Nostre done han i cigl ercù
Porton cioche e van stringà
Per fè attende a la brigà
Cogle pias el mazocù.
     S'una dona va a remusg
E feis ben so marì bech
El pan ong ne lo pù lech
A travonder chel pan sug
E pos cha a fer gnun ni tug
Ma cla porta a cà di scù.
     Le putein ch' aveon pr' un quart
Volon ades un cavalot
S'el consegl nel fa stè ascot
Nostre done andran fer l'art
Speisa tant che Dè gle a part
Valo antorn soi paracù.
     Рos chel done han preis al bot
Un vergilli han cià derrer
O gle ha mis el feu derrer
Pr'avischer nosg ciriot
Ch'ancor van nesch stradiot
Ciriant and o circù.
     Aristotel nan scampè
Ch'una dona el cavalcò
Se voi done fè dercò
Penitenzia a quater pè
Guardè a non squarciè el papè
Pr'andè a studi in utroquù.
     Mi ne seu pu bel pareir
Che fè stragichè el frangougl
Crubir gloeugl con i zenougl
E attacherse ai contrapeis
Cost è un at' chi tost è ampreis
Chi fa fer l'erbor forcù
     Guardè done a non fiacher
So sij gravie cho gle i group
Vozì aneing la schina a i coup
E la chiesia su o ciocher
Ma sei destre al sabacher
Degle o so reciprocù.
     O gle o zeu del cazafrust
Zeu da cog quant el fa brun
Zeu che doi ne paron ch'un
La gatta orba è ancor pù iust
Ma val poc chi nalcia el bust
Per dè an brocha a piza o cù.
     Marì ne san dè au recioch
Secundum el Melchisedech
Lour fan hic. Preve hic et hec
Ma i frà, hic et hec et hoc
Ancôr gli è – d'i taroch
Chi dan zù da Ferragù
     Cole chi per so zovent
Ne se san fer der sul tasche
Con o temp devantran masche
Quant gnuni ni dirà pù nent
So dagn per ciò gl'abion el ment
Cho diao san furb el cù.
     S'isg bigotz gent dal mantel
Queich fratesche o crestian vegl
Vorran creze a i soi cervegl
Despresiant o nostr libbel
Mandegle autr da preve Raphael
Ferse scrive un k. s. u.



- Work quoted in the text, Prefazione (Preface), pages VII - VIII.
2 - Work quoted in the text, Piccin-Nuova Libraria / Casa Editrice Dr. Francesco Vallardi, Milan - Padua, 2007.
3 - Work quoted in the text, page 492, note 8.
4 - About this, read the essays About the etymology of Tarot and Taroch: nulla latina ratione. Alione who sided with the French, responded to a Maccheronea by Bassano Mantovano, of opposite political tendencies from his, with a work of his own, entitled Macarronea contra Macarroneam Bassani.
5 -  About this, read the essay Farsa Satyra Morale.
6 - Scholars of the ancient Asti dialect to whom we have sent the text, have informed us of the enormous difficulties found in the translation of the works by Alione.
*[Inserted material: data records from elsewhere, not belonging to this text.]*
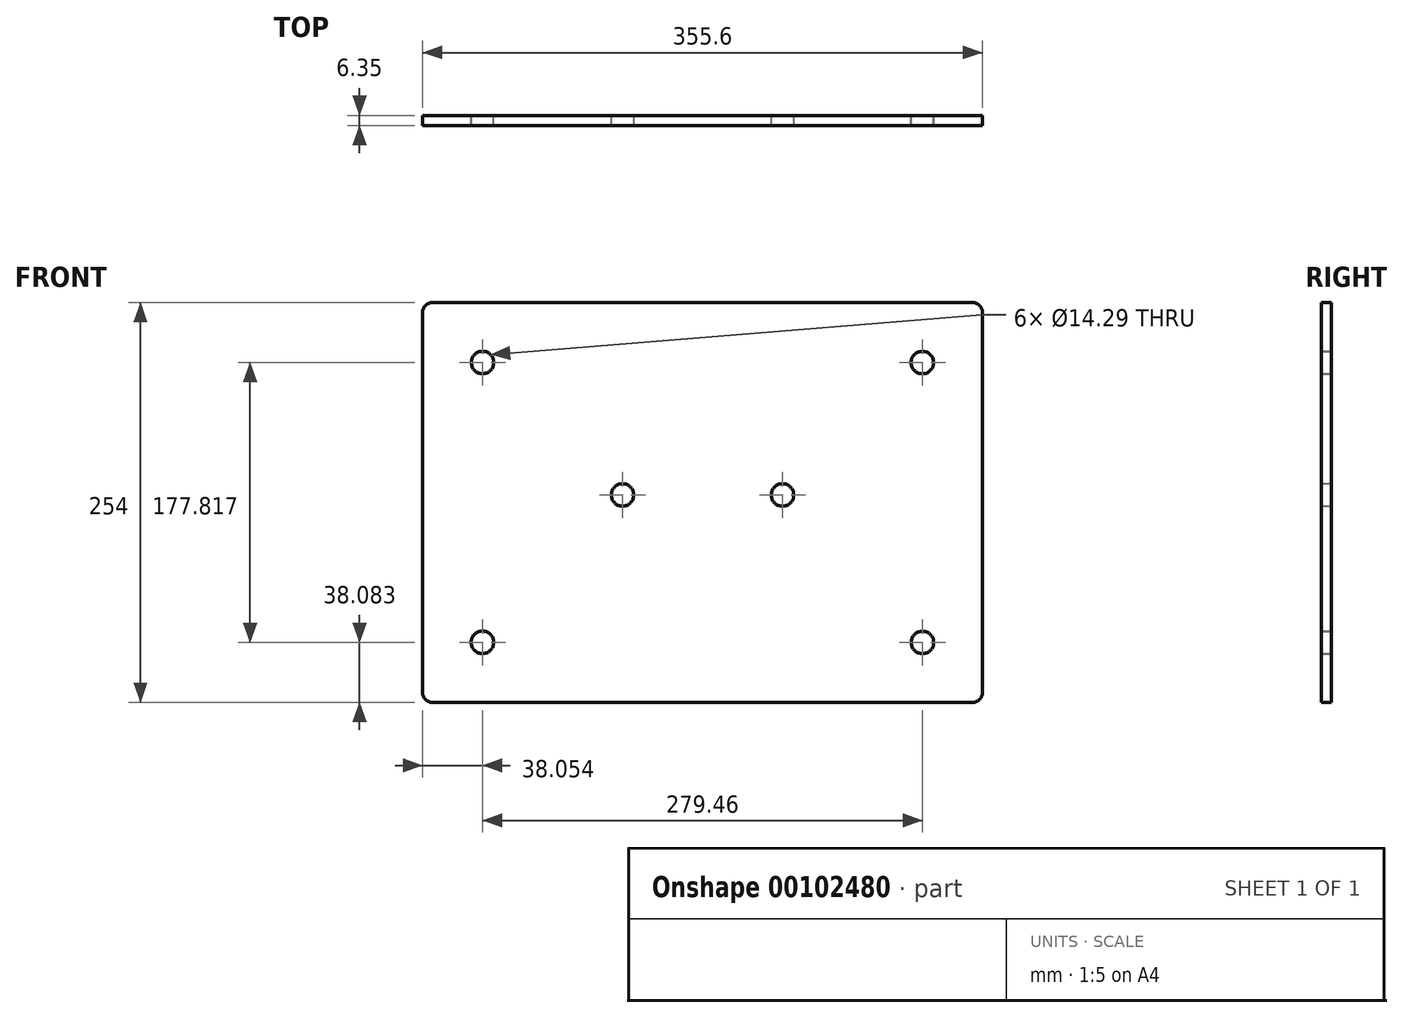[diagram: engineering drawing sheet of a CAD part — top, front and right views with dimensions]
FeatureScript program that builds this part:
annotation { "Feature Type Name" : "Feature", "Feature Type Description" : "" }
export const myFeature = defineFeature(function(context is Context, id is Id, definition is map)
    precondition{}
    {
        {
            var Q0;
            Q0=qCreatedBy(makeId("Front.planeOp"),FACE);
            var sketch = newSketch(context, id + "F0", { "sketchPlane" : qUnion([Q0])});
            skArc(sketch, "E0", {"start": v(-177.8, 120.65) * mm, "mid": v(-175.94, 125.14) * mm, "end": v(-171.45, 127) * mm});
            skLineSegment(sketch, "E1", {"start": v(-171.45, 127) * mm, "end": v(171.45, 127) * mm});
            skArc(sketch, "E2", {"start": v(171.45, 127) * mm, "mid": v(175.94, 125.14) * mm, "end": v(177.8, 120.65) * mm});
            skLineSegment(sketch, "E3", {"start": v(177.8, 120.65) * mm, "end": v(177.8, -120.65) * mm});
            skArc(sketch, "E4", {"start": v(177.8, -120.65) * mm, "mid": v(175.94, -125.14) * mm, "end": v(171.45, -127) * mm});
            skLineSegment(sketch, "E5", {"start": v(171.45, -127) * mm, "end": v(-171.45, -127) * mm});
            skArc(sketch, "E6", {"start": v(-171.45, -127) * mm, "mid": v(-175.94, -125.14) * mm, "end": v(-177.8, -120.65) * mm});
            skLineSegment(sketch, "E7", {"start": v(-177.8, -120.65) * mm, "end": v(-177.8, 120.65) * mm});
            skLineSegment(sketch, "E8", {"start": v(177.8, -20.64) * mm, "end": v(177.8, -30.16) * mm});
            skLineSegment(sketch, "E9", {"start": v(-177.8, -30.16) * mm, "end": v(-177.8, -20.64) * mm});
            skCircle(sketch, "E10", {"center": v(-139.7, 88.9) * mm, "radius": 7.14 * mm});
            skCircle(sketch, "E11", {"center": v(139.65, 88.86) * mm, "radius": 7.14 * mm});
            skCircle(sketch, "E12", {"center": v(-50.8, 4.78) * mm, "radius": 7.14 * mm});
            skCircle(sketch, "E13", {"center": v(50.81, 4.76) * mm, "radius": 7.14 * mm});
            skCircle(sketch, "E14", {"center": v(-139.75, -88.85) * mm, "radius": 7.14 * mm});
            skCircle(sketch, "E15", {"center": v(139.71, -88.92) * mm, "radius": 7.14 * mm});
            skSolve(sketch);
        }
        {
            var Q0;
            Q0 = qSketchRegion(id + "F0", true);
            extrude(context, id + "F1", {"entities" : qUnion([Q0]), "depth" : 6.35 * mm});
        }
    });
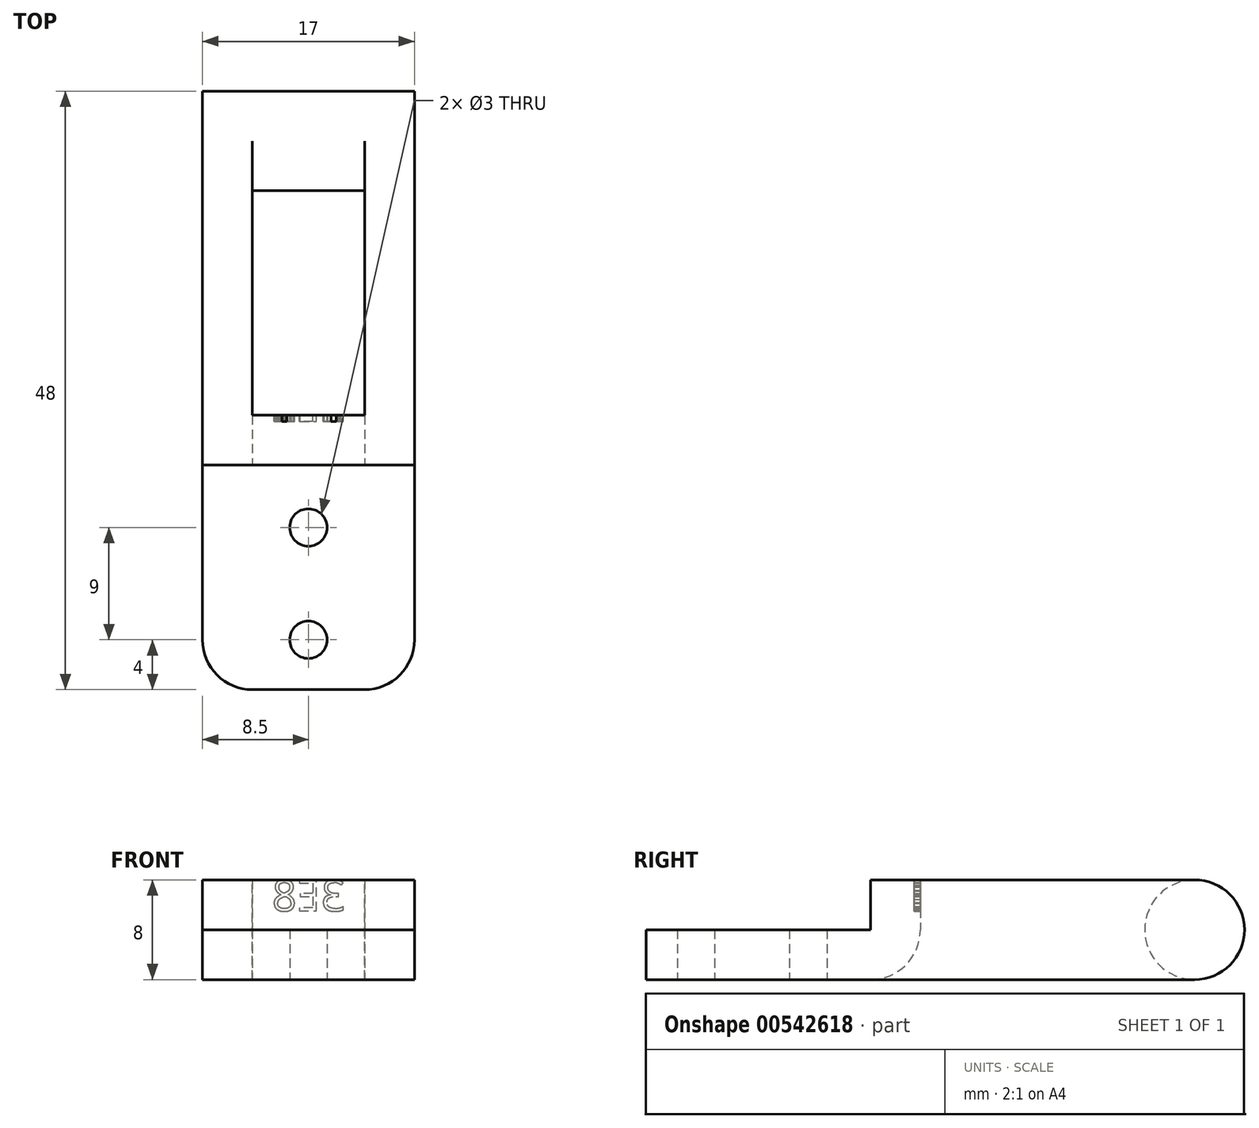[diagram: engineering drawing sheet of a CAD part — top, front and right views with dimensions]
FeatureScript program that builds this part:
annotation { "Feature Type Name" : "Feature", "Feature Type Description" : "" }
export const myFeature = defineFeature(function(context is Context, id is Id, definition is map)
    precondition{}
    {
        {
            assignVariable(context, id + "F0", {"name" : "hingethick", "anyValue" : 4});
        }
        {
            assignVariable(context, id + "F1", {"name" : "panelthick", "anyValue" : 4});
        }
        {
            var Q0;
            Q0=qCreatedBy(makeId("Top.planeOp"),FACE);
            var sketch = newSketch(context, id + "F2", { "sketchPlane" : qUnion([Q0])});
            skLineSegment(sketch, "E0.bottom", {"start": v(8.5, -24) * mm, "end": v(-8.5, -24) * mm});
            skLineSegment(sketch, "E0.top", {"start": v(8.5, 24) * mm, "end": v(-8.5, 24) * mm});
            skLineSegment(sketch, "E0.left", {"start": v(8.5, -24) * mm, "end": v(8.5, 24) * mm});
            skLineSegment(sketch, "E0.right", {"start": v(-8.5, -24) * mm, "end": v(-8.5, 24) * mm});
            skPoint(sketch, "E0.middle", {"position": v(0, 0) * mm});
            skLineSegment(sketch, "E1.bottom", {"start": v(4.5, -2) * mm, "end": v(-4.5, -2) * mm});
            skLineSegment(sketch, "E1.top", {"start": v(4.5, 16) * mm, "end": v(-4.5, 16) * mm});
            skLineSegment(sketch, "E1.left", {"start": v(4.5, -2) * mm, "end": v(4.5, 16) * mm});
            skLineSegment(sketch, "E1.right", {"start": v(-4.5, -2) * mm, "end": v(-4.5, 16) * mm});
            skPoint(sketch, "E1.middle", {"position": v(0, 7) * mm});
            skCircle(sketch, "E2", {"center": v(0, -11) * mm, "radius": 1.5 * mm});
            skLineSegment(sketch, "E3", {"start": v(0, 16) * mm, "end": v(0, 24) * mm, "construction": true});
            skLineSegment(sketch, "E4", {"start": v(0, -2) * mm, "end": v(0, -11) * mm, "construction": true});
            skLineSegment(sketch, "E5", {"start": v(0, -11) * mm, "end": v(0, -20) * mm, "construction": true});
            skLineSegment(sketch, "E6", {"start": v(4.5, 7) * mm, "end": v(8.5, 7) * mm, "construction": true});
            skCircle(sketch, "E7", {"center": v(0, -20) * mm, "radius": 1.5 * mm});
            skLineSegment(sketch, "E8", {"start": v(0, -20) * mm, "end": v(0, -24) * mm, "construction": true});
            skSolve(sketch);
        }
        {
            var Q0;
            Q0 = qSketchRegion(id + "F2", true);
            extrude(context, id + "F3", {"entities" : qUnion([Q0]), "depth" : (getVariable(context, 'hingethick')) * mm, "offsetDistance" : 25 * mm});
        }
        {
            var Q0;
            Q0=makeQuery(id+"F3.opExtrude","CAP_FACE",FACE,{"disambiguationData":[OSD([sQuery(id+"F2.wireOp",EDGE,"E0.bottom"),sQuery(id+"F2.wireOp",EDGE,"E0.top"),sQuery(id+"F2.wireOp",EDGE,"E0.left"),sQuery(id+"F2.wireOp",EDGE,"E0.right"),sQuery(id+"F2.wireOp",EDGE,"E1.bottom"),sQuery(id+"F2.wireOp",EDGE,"E1.top"),sQuery(id+"F2.wireOp",EDGE,"E1.left"),sQuery(id+"F2.wireOp",EDGE,"E1.right"),sQuery(id+"F2.wireOp",EDGE,"E2")])],"isStart":false});
            var sketch = newSketch(context, id + "F4", { "sketchPlane" : qUnion([Q0])});
            skLineSegment(sketch, "E9.0", {"start": v(-4.5, -2) * mm, "end": v(-4.5, 16) * mm});
            skLineSegment(sketch, "E10.0", {"start": v(4.5, -2) * mm, "end": v(-4.5, -2) * mm});
            skLineSegment(sketch, "E11.0", {"start": v(4.5, 16) * mm, "end": v(-4.5, 16) * mm});
            skLineSegment(sketch, "E12.0", {"start": v(4.5, -2) * mm, "end": v(4.5, 16) * mm});
            skLineSegment(sketch, "E13.0", {"start": v(8.5, -24) * mm, "end": v(8.5, 24) * mm});
            skLineSegment(sketch, "E14.0", {"start": v(8.5, 24) * mm, "end": v(-8.5, 24) * mm});
            skLineSegment(sketch, "E15.0", {"start": v(-8.5, -24) * mm, "end": v(-8.5, 24) * mm});
            skLineSegment(sketch, "E16.0", {"start": v(0, 16) * mm, "end": v(0, 24) * mm, "construction": true});
            skLineSegment(sketch, "E17", {"start": v(-8.5, -6) * mm, "end": v(8.5, -6) * mm});
            skLineSegment(sketch, "E18", {"start": v(0, -2) * mm, "end": v(0, -6) * mm, "construction": true});
            skSolve(sketch);
        }
        {
            var Q0;
            Q0 = qSketchRegion(id + "F4", true);
            extrude(context, id + "F5", {"entities" : qUnion([Q0]), "operationType" : NewBodyOperationType.ADD, "depth" : (getVariable(context, 'panelthick')) * mm, "offsetDistance" : 25 * mm});
        }
        {
            var Q0;
            Q0=makeQuery(id+"F5.opExtrude","CAP_EDGE",EDGE,{"disambiguationData":[OSD([sQuery(id+"F4.wireOp",EDGE,"E11.0")])],"isStart":false});
            var Q1;
            Q1=makeQuery(id+"F3.opExtrude","CAP_EDGE",EDGE,{"disambiguationData":[OSD([sQuery(id+"F2.wireOp",EDGE,"E1.top")])],"isStart":true});
            var Q2;
            Q2=makeQuery(id+"F3.opExtrude","CAP_EDGE",EDGE,{"disambiguationData":[OSD([sQuery(id+"F2.wireOp",EDGE,"E0.top")])],"isStart":true});
            var Q3;
            Q3=makeQuery(id+"F5.opExtrude","CAP_EDGE",EDGE,{"disambiguationData":[OSD([sQuery(id+"F4.wireOp",EDGE,"E14.0")])],"isStart":false});
            var Q4;
            Q4=makeQuery(id+"F3.opExtrude","SWEPT_EDGE",EDGE,{"disambiguationData":[OSD([sQuery(id+"F2.wireOp",EDGE,"E0.bottom"),sQuery(id+"F2.wireOp",EDGE,"E0.right")])]});
            var Q5;
            Q5=makeQuery(id+"F3.opExtrude","SWEPT_EDGE",EDGE,{"disambiguationData":[OSD([sQuery(id+"F2.wireOp",EDGE,"E0.bottom"),sQuery(id+"F2.wireOp",EDGE,"E0.left")])]});
            var Q6;
            Q6=makeQuery(id+"F3.opExtrude","CAP_EDGE",EDGE,{"disambiguationData":[OSD([sQuery(id+"F2.wireOp",EDGE,"E1.bottom")])],"isStart":true});
            fillet(context, id + "F6", {"entities" : qUnion([Q0, Q1, Q2, Q3, Q4, Q5, Q6]), "radius" : ((getVariable(context, 'hingethick') + getVariable(context, 'panelthick')) / 2) * mm, "tangentPropagation" : true, "allowEdgeOverflow" : false});
        }
        {
            var Q0;
            Q0=makeQuery(id+"F5.boolean.opBoolean","MERGE",FACE,{"derivedFrom":[makeQuery(id+"F3.opExtrude","SWEPT_FACE",FACE,{"disambiguationData":[OSD([sQuery(id+"F2.wireOp",EDGE,"E1.bottom")])]}),makeQuery(id+"F5.opExtrude","SWEPT_FACE",FACE,{"disambiguationData":[OSD([sQuery(id+"F4.wireOp",EDGE,"E10.0")])]})]});
            var sketch = newSketch(context, id + "F7", { "sketchPlane" : qUnion([Q0])});
            skText(sketch, "E19", { "text": "3E8", "fontName": "OpenSans-Regular.ttf"});
            skLineSegment(sketch, "E20", {"start": v(4.5, 4) * mm, "end": v(-4.5, 8) * mm, "construction": true});
            skPoint(sketch, "E21", {"position": v(0, 6) * mm});
            const initialGuessF7  = {"E19": [-0.00297, 0.0055, 1, 0, 0.0025]};
            skSetInitialGuess(sketch, initialGuessF7);
            skSolve(sketch);
        }
        {
            var Q0;
            Q0 = qSketchRegion(id + "F7", true);
            extrude(context, id + "F8", {"entities" : qUnion([Q0]), "operationType" : NewBodyOperationType.REMOVE, "oppositeDirection" : true, "depth" : .5 * mm, "offsetDistance" : 25 * mm});
        }
    });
7  - The translation of this strophe is due to the kindness of Doctor Donatella Gnetti, Director of the Biblioteca Astense.
8 - About Aristotle and Phyllis see the iconological essay Temperance.
- Work quoted in the text, Libreria Antiquaria Palmaverde, Bologna, 1953.
10 - The communication of this information is due to the courtesy of Doctor Alvina Malerba, Director of the Centro Studi Piemontesi (Piedmont Study Centre) of Turin.